Thales Alenia Space, who have three sites in the UK and employ nearly 200 highly skilled engineers and scientists, have won one of two parallel mission study contracts for the design concept of the mothership and a smaller robotic probe for the European Space Agency (ESA) Comet Interceptor mission. Design work is also taking place in Italy.
The mission will see one main spacecraft and two smaller robotic probes – the other built by the Japanese Space Agency – travel to an as-yet unidentified comet, and map it in three dimensions.
The UK is also leading on the science. The mission was first proposed by an international team led by University College London and Edinburgh, and the mission’s lead scientist is based at the Mullard Space Science Laboratory in Surrey. Several UK academic teams are also proposing contributions to onboard scientific instruments that will study the target comet in unprecedented detail.
Comets are what is left over when a planetary system forms and in each ancient object is preserved information about the formation of the Solar System 4.6 billion years ago.
Once in space, Comet Interceptor will wait in a parking orbit – possibly for years – until a suitable target has been spotted by astronomers. It will then set out on an intercept course, deploying the two smaller probes, which will make extremely close passes of the comet’s nucleus and beam their data back to the main craft.
This new ambush tactic is the first of its kind. The fly-by of the two probes, which are roughly 30cm in length, is likely to take just a few hours but could illuminate conditions that prevailed more than 4 billion years ago.
Science Minister Amanda Solloway said:
The UK’s space industry is thriving and this out-of-this-world mission is testament to our world-leading expertise.
I am very proud that scientists and engineers in Bristol and Harwell will be designing the Comet Interceptor spacecraft – their incredible work will not only further our understanding of the evolution of comets but help unlock the mysteries of the Universe.
Previous missions have studied comets trapped in short-period orbits around the Sun, meaning they have been significantly altered by our star’s light and heat. Breaking from that mould, Comet Interceptor will target a pristine comet on its first approach to the Sun.
The scientists are likely to target a comet travelling from the Oort Cloud — a band of icy debris that lies about halfway between the Sun and the next nearest star.
This debris was formed during the conception of the Solar System, but was rapidly ejected to its outermost edge.

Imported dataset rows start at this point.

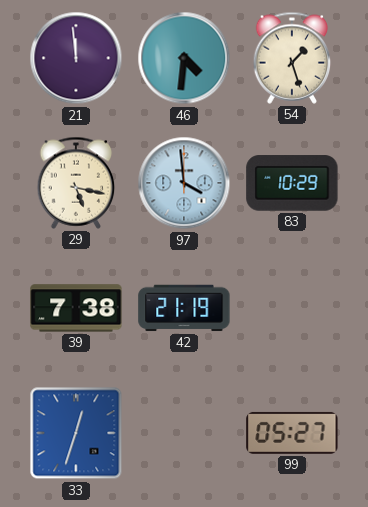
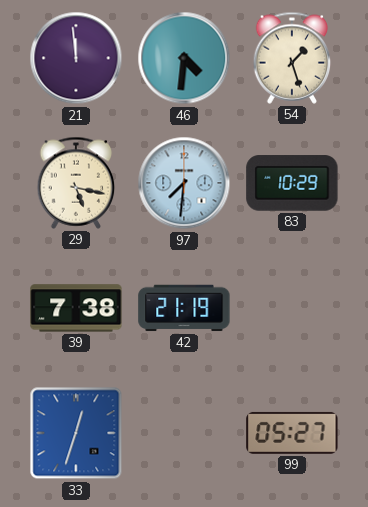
97: 3:59 -> 7:31
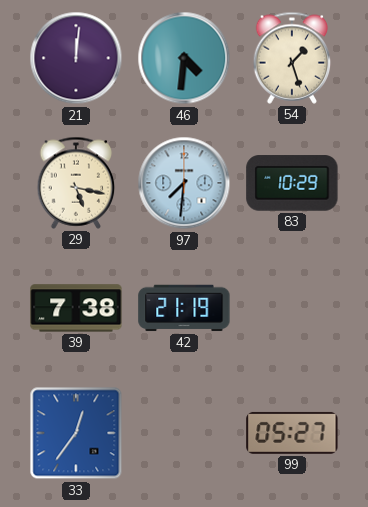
21: 11:59 -> 12:01
33: 12:33 -> 12:36
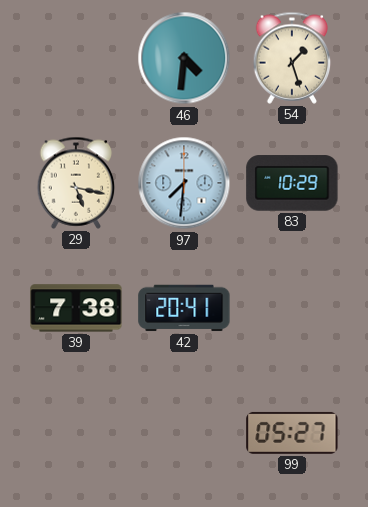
21: 12:01 -> none
42: 21:19 -> 20:41
33: 12:36 -> none
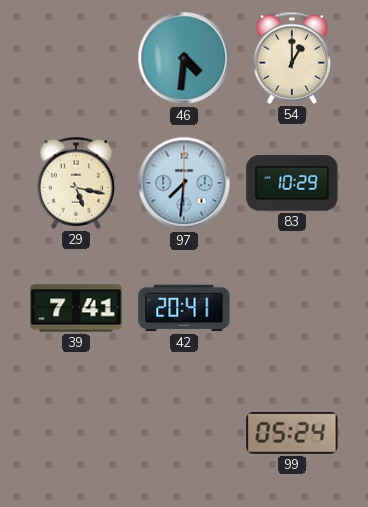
54: 1:27 -> 1:00
39: 7:38 -> 7:41
99: 05:27 -> 05:24
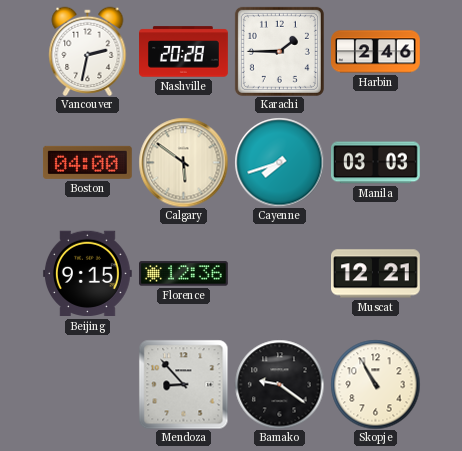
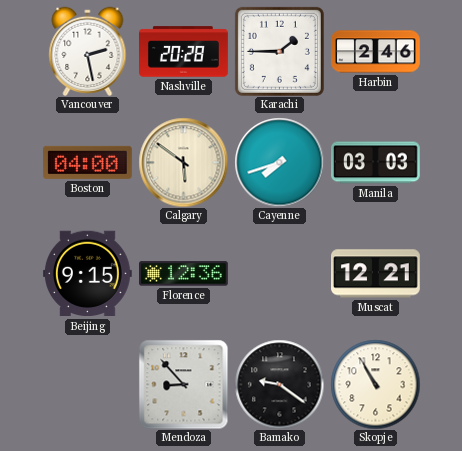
Vancouver: 2:32 -> 2:28
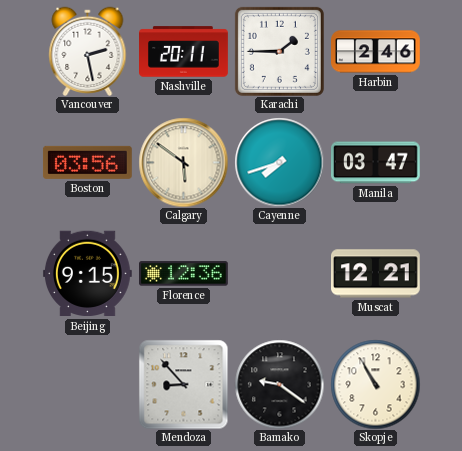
Nashville: 20:28 -> 20:11
Boston: 04:00 -> 03:56
Manila: 03:03 -> 03:47
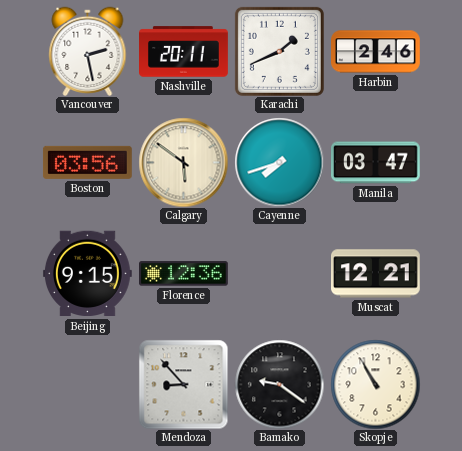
Karachi: 1:45 -> 1:41
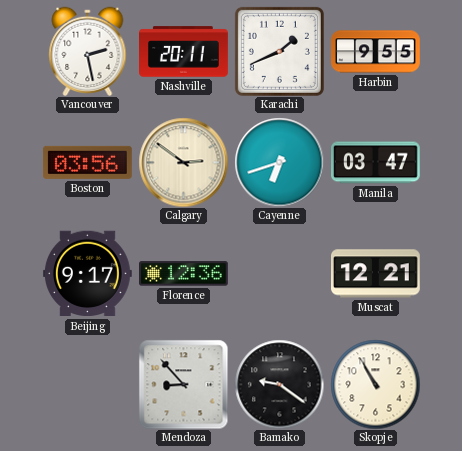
Harbin: 2:46 -> 9:55
Calgary: 5:51 -> 2:51
Cayenne: 7:42 -> 6:42
Beijing: 9:15 -> 9:17
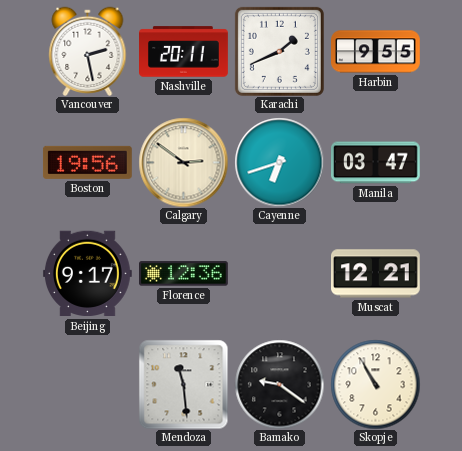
Boston: 03:56 -> 19:56
Mendoza: 8:53 -> 11:29
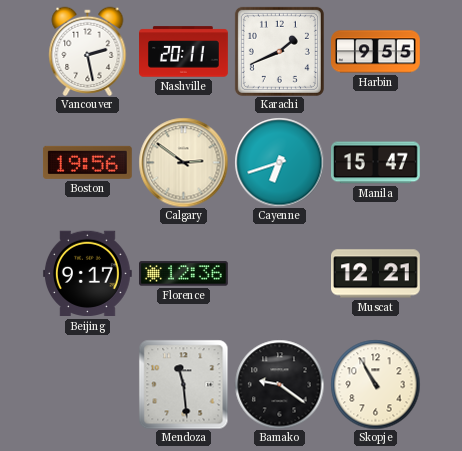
Manila: 03:47 -> 15:47
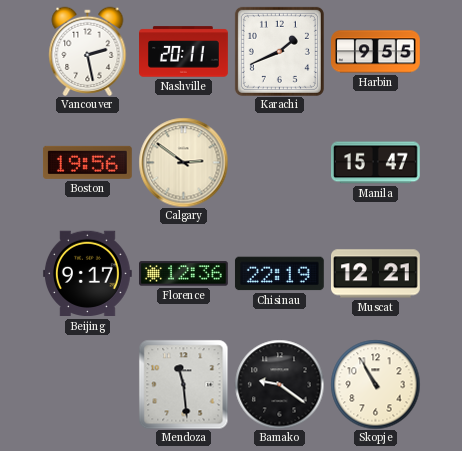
Cayenne: 6:42 -> none
Chisinau: none -> 22:19
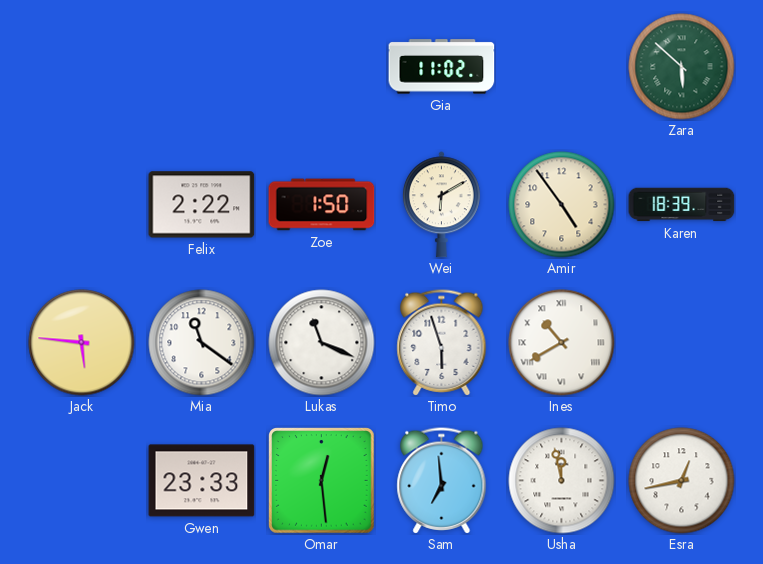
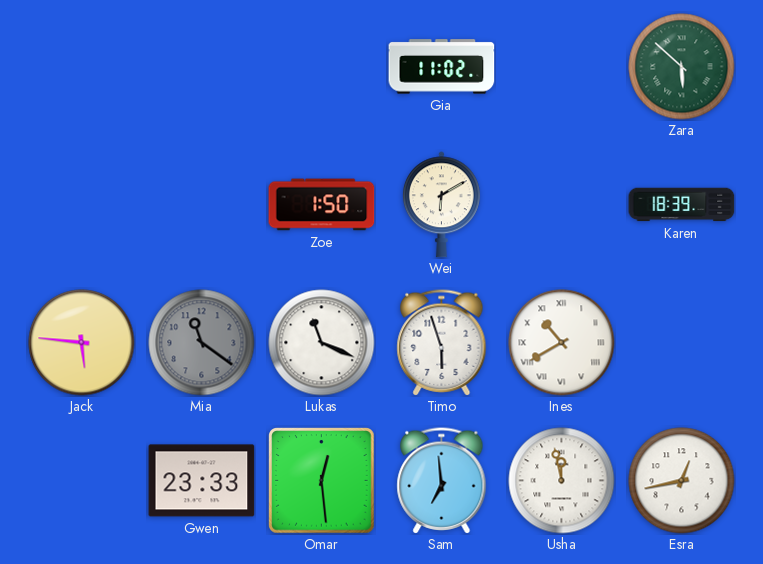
Felix: 2:22 -> none
Amir: 4:54 -> none
Mia dial: white -> grey
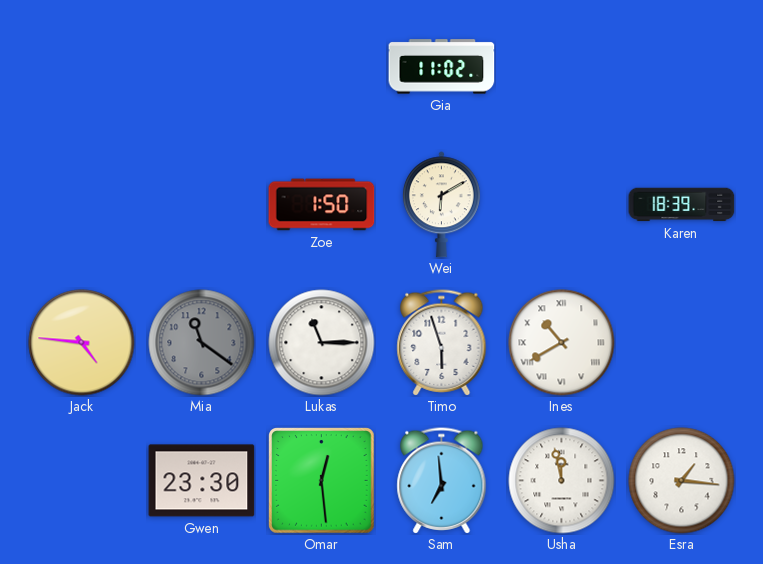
Zara: 5:52 -> none
Jack: 5:46 -> 4:46
Lukas: 11:19 -> 11:15
Gwen: 23:33 -> 23:30
Esra: 12:43 -> 1:16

Unlike more familiar comets, their surface will not have been vaporised by the Sun’s energy — a process that leads to dust building up on a comet, obscuring its original state.
Once the probes reach a pristine comet, they will study and scrutinise the chemical composition of it, with one aim being to evaluate whether similar objects may have brought water to planet Earth in the past.
Andrew Stanniland, CEO of Thales Alenia Space in the UK commented:
I am delighted ESA has once again placed its trust in our scientists and engineers at Thales Alenia Space in the UK who have excellent heritage from previous scientific missions such as Giotto and Rosetta.
We all look forward to supporting this exciting and unprecedented scientific mission to uncover more information about the origins of our Universe.
Comet Interceptor is the first of the European Space Agency’s new class of “fast” missions. Each mission must weigh less than 1,000kg and be ready for launch around 8 years after selection, so they can hitchhike into space on an already scheduled launch.
Comet Interceptor will launch in 2029 alongside the Ariel space telescope – another UK-backed ESA mission to study the atmospheres of exoplanets orbiting other distant stars.
In 1986, a UK-led mission to Halley’s Comet became the first to observe a cometary nucleus.